■ **WHAT IS BEING ASKED**
Without changing anything, set down every line shown below.

[Change listing data]
[Start of section]

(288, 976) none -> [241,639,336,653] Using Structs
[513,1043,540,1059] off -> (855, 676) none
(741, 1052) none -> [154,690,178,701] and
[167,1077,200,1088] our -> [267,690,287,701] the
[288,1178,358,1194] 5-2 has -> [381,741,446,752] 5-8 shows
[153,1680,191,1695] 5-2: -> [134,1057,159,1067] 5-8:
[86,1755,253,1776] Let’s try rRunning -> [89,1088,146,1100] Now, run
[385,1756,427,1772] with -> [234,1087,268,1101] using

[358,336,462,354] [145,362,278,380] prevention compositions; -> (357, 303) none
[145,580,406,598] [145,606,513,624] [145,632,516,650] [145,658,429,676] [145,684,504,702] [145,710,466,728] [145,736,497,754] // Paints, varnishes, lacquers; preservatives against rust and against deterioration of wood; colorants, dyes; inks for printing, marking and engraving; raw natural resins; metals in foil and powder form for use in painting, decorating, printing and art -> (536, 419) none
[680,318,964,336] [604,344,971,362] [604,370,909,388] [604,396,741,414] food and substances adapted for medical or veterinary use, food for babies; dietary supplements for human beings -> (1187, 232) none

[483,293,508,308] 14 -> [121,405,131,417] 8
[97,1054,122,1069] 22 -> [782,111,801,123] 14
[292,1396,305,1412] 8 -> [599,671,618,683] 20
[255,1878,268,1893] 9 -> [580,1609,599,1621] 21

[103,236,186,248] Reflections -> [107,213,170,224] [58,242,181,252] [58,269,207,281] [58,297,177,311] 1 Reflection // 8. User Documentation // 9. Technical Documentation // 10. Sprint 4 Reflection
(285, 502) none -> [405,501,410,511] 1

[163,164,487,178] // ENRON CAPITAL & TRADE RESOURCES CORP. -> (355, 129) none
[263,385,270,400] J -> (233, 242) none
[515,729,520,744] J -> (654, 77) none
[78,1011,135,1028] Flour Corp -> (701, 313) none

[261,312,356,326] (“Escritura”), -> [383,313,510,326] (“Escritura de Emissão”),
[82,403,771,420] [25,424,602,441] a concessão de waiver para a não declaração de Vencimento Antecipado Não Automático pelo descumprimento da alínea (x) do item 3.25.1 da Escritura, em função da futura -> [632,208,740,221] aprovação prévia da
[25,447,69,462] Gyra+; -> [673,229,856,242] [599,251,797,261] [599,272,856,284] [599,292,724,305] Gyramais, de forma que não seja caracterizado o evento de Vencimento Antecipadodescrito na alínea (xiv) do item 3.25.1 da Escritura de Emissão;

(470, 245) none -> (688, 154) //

[End of section]

■ **OUTPUT BELOW**
(288, 976) none -> [241,639,336,653] Using Structs
[513,1043,540,1059] off -> (855, 676) none
(741, 1052) none -> [154,690,178,701] and
[167,1077,200,1088] our -> [267,690,287,701] the
[288,1178,358,1194] 5-2 has -> [381,741,446,752] 5-8 shows
[153,1680,191,1695] 5-2: -> [134,1057,159,1067] 5-8:
[86,1755,253,1776] Let’s try rRunning -> [89,1088,146,1100] Now, run
[385,1756,427,1772] with -> [234,1087,268,1101] using

[358,336,462,354] [145,362,278,380] prevention compositions; -> (357, 303) none
[145,580,406,598] [145,606,513,624] [145,632,516,650] [145,658,429,676] [145,684,504,702] [145,710,466,728] [145,736,497,754] // Paints, varnishes, lacquers; preservatives against rust and against deterioration of wood; colorants, dyes; inks for printing, marking and engraving; raw natural resins; metals in foil and powder form for use in painting, decorating, printing and art -> (536, 419) none
[680,318,964,336] [604,344,971,362] [604,370,909,388] [604,396,741,414] food and substances adapted for medical or veterinary use, food for babies; dietary supplements for human beings -> (1187, 232) none

[483,293,508,308] 14 -> [121,405,131,417] 8
[97,1054,122,1069] 22 -> [782,111,801,123] 14
[292,1396,305,1412] 8 -> [599,671,618,683] 20
[255,1878,268,1893] 9 -> [580,1609,599,1621] 21

[103,236,186,248] Reflections -> [107,213,170,224] [58,242,181,252] [58,269,207,281] [58,297,177,311] 1 Reflection // 8. User Documentation // 9. Technical Documentation // 10. Sprint 4 Reflection
(285, 502) none -> [405,501,410,511] 1

[163,164,487,178] // ENRON CAPITAL & TRADE RESOURCES CORP. -> (355, 129) none
[263,385,270,400] J -> (233, 242) none
[515,729,520,744] J -> (654, 77) none
[78,1011,135,1028] Flour Corp -> (701, 313) none

[261,312,356,326] (“Escritura”), -> [383,313,510,326] (“Escritura de Emissão”),
[82,403,771,420] [25,424,602,441] a concessão de waiver para a não declaração de Vencimento Antecipado Não Automático pelo descumprimento da alínea (x) do item 3.25.1 da Escritura, em função da futura -> [632,208,740,221] aprovação prévia da
[25,447,69,462] Gyra+; -> [673,229,856,242] [599,251,797,261] [599,272,856,284] [599,292,724,305] Gyramais, de forma que não seja caracterizado o evento de Vencimento Antecipadodescrito na alínea (xiv) do item 3.25.1 da Escritura de Emissão;

(470, 245) none -> (688, 154) //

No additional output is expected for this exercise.